__DATASET EXTRACT__:
------------------------

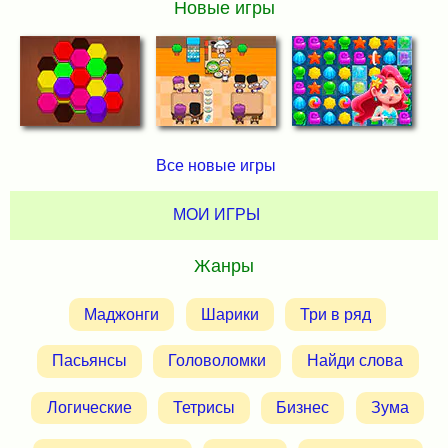
Новые игры
Все новые игры
МОИ ИГРЫ
Жанры
Маджонги
Шарики
Три в ряд
Пасьянсы
Головоломки
Найди слова
Логические
Тетрисы
Бизнес
Зума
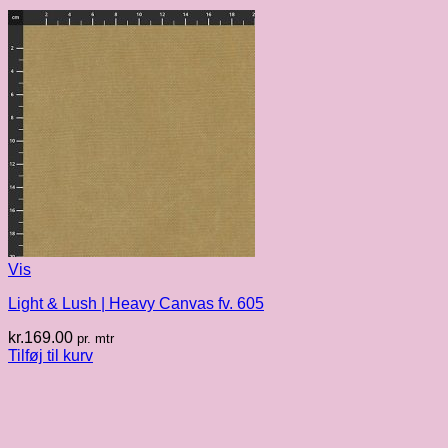
Vis
Light & Lush | Heavy Canvas fv. 605
kr.
169.00
pr. mtr
Tilføj til kurv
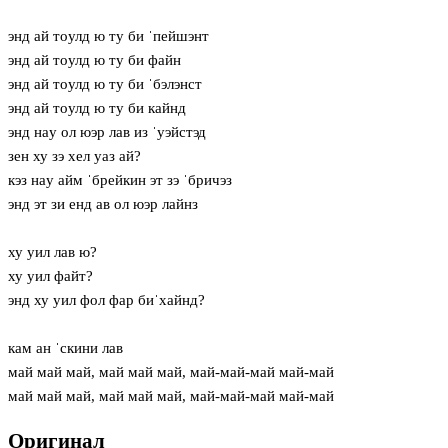
энд ай тoулд ю ту би ˈпейшэнт
энд ай тoулд ю ту би файн
энд ай тoулд ю ту би ˈбэлэнст
энд ай тoулд ю ту би кайнд
энд нaу ол юэр лав из ˈуэйстэд
зен ху зэ хел уаз ай?
кэз нaу айм ˈбрейкин эт зэ ˈбричэз
энд эт зи енд ав ол юэр лайнз
ху уил лав ю?
ху уил файт?
энд ху уил фол фар биˈхайнд?
кам ан ˈскини лав
май май май, май май май, май-май-май май-май
май май май, май май май, май-май-май май-май
Оригинал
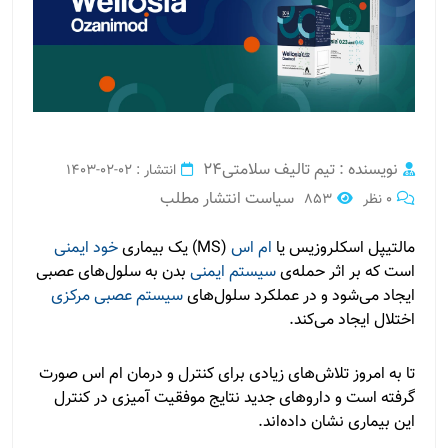
نویسنده : تیم تالیف سلامتی24
انتشار : 02-02-1403
سیاست انتشار مطلب
0 نظر
853
مالتیپل اسکلروزیس یا
ام اس
(MS) یک بیماری
خود ایمنی
است که بر اثر حمله‌ی
سیستم ایمنی
بدن به سلول‌های عصبی
ایجاد می‌شود و در عملکرد سلول‌های
سیستم عصبی مرکزی
اختلال ایجاد می‌کند.
تا به امروز تلاش‌های زیادی برای کنترل و درمان ام اس صورت
گرفته است و داروهای جدید نتایج موفقیت آمیزی در کنترل
این بیماری نشان داده‌اند.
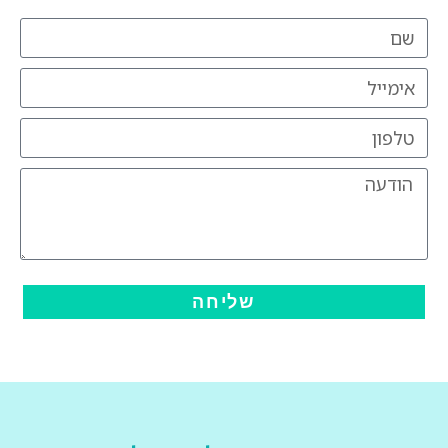
שליחה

------------------------

__ABOUT THIS TASK__: Return all lines of the material that have "عصبی" in them.

__EXPECTED OUTPUT__:
بدن به سلول‌های عصبی
سیستم عصبی مرکزی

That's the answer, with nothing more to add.